Connecting to the web management interface and console plug-in always seemed to be a bit of a black art, and it got worse over time. At the moment, I still don't think modern versions of FireFox can connect to a running VM's console, so I have to keep an old version around when I need to do something with a VM's console (before ssh comes up).

My set-up wasn't very robust in the face of power failures. When the power went off, the VMs would leave their lock files behind. Then, when the power came back, the physical machine would restart but the VMs wouldn't. I would have to go in by hand and clean up the lock files. And often I wouldn't even know there'd been a power failure, so I'd waste a bit of time trying to figure out what was wrong. I should have had a UPS, but that wouldn't solve all the instances where something would crash leaving a lock file behind.

All in all, and even if I had automated some of that, the extra level of complexity didn't buy me anything. In fact, it cost me a lot of time.

Some of these problems would have been solved by using the ESX family of VMware products, but the license fees guarantee that the economics don't work for a small business.

I originally started out planning to give Xen a try, but it turned out not to work with the current (at the time) version of Ubuntu. Today I would try KVM. I played around with it a bit last year and it looked fine for a server VM platform. I needed better USB support, so I switched to VirtualBox. VirtualBox worked fine for me to run the Windows XP VM I used to need to run my accounting program, but it has the free version/enterprise version split that makes me uncomfortable for business use.

So my next home IT project will be to move everything back to a simpler, non-virtualized platform. I'll still keep virtualization around for my sandbox. It's been great to be able to spin up a VM to run, say, an instance of Drupal to test upgrades before rolling out to my web site, for example, or to try out Wordpress, or anything else I need to try.

My blog posts about interesting steps along the virtualization road are here.


Wednesday, 9 November 2011

A New Computer -- Wireshark

I'm not a network expert by any stretch of the imagination, but I've occasionally solved problems by poking around a bit with Wireshark.

Of course, if my network is down I'm not going to be able to download Wireshark. Fortunately, I remembered to re-install Wireshark on my new computer before I needed it.
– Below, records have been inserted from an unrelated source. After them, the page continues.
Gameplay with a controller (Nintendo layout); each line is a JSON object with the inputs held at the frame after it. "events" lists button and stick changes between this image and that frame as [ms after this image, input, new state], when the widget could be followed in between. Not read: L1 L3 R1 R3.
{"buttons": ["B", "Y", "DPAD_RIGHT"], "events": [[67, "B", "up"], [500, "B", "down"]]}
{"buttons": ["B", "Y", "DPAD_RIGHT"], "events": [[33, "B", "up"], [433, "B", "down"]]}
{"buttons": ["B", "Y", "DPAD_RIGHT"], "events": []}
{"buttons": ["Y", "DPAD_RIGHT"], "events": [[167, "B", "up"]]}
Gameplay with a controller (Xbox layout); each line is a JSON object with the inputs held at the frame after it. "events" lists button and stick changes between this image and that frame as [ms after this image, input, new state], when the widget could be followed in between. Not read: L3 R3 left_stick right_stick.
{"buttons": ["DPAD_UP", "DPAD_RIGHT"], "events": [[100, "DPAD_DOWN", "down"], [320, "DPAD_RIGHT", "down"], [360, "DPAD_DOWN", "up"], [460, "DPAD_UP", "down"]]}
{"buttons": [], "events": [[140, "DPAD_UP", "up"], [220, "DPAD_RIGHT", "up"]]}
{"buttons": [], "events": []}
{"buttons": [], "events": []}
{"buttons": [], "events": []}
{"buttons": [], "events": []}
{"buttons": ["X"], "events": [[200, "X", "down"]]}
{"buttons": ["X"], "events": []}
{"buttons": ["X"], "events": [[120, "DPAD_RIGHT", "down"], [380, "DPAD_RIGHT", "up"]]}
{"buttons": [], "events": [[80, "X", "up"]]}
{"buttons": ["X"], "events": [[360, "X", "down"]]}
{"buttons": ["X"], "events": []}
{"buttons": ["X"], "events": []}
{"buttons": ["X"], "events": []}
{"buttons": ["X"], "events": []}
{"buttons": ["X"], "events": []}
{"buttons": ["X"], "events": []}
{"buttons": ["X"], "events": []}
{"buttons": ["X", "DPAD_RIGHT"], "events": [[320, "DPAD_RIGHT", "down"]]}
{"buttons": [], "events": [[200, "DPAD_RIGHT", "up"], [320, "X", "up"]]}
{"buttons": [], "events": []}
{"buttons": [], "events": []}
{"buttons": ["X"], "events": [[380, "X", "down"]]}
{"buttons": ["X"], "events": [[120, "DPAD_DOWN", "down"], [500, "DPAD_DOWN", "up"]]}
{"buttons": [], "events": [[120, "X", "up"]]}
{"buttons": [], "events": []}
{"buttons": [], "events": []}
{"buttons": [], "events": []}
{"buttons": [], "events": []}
I installed it using the Ubuntu Software Centre.

A new feature of Wireshark that I didn't know about: If you add yourself to the "wireshark" group, you can do live captures without running Wireshark as root.

sudo adduser --disabled-login --disabled-password wireshark
sudo chgrp wireshark /usr/bin/dumpcap
sudo chmod 754 /usr/bin/dumpcap
sudo setcap 'CAP_NET_RAW+eip CAP_NET_ADMIN+eip' /usr/bin/dumpcap


Now add yourself to the wireshark group and log out. When you log back in you should be able to do live captures without root privileges. To add yourself to the wireshark group in a terminal, type:

adduser your-user-name wireshark

The Wireshark documentation for this is here (scroll down a bit).

Tuesday, 1 November 2011

A New Computer -- Video

My son is fascinated with videos. I dream that one day he'll get fascinated by making them, not just watching them. So I've been trying to learn about making videos. Here's what I had to reinstall on my new computer.

First, playing video (and audio, for that matter) has worked out of the box much better with 11.04 than with previous versions of Ubuntu. I play my Guatemalan radio station and CBC audio and video without having to fool around with any setup.

To make videos, I loaded up OpenShot. 

sudo apt-get install openshot

That didn't install ffmpeg, which has been my main fallback tool. It seems to be the tool that does everything, although as a command line tool, I find I usually just cut and paste an example command line from the Internet. It's not that I'm afraid of the Linux command line. It's that I don't know anything about video. So:

sudo apt-get install ffmpeg

That seems to be all that was needed.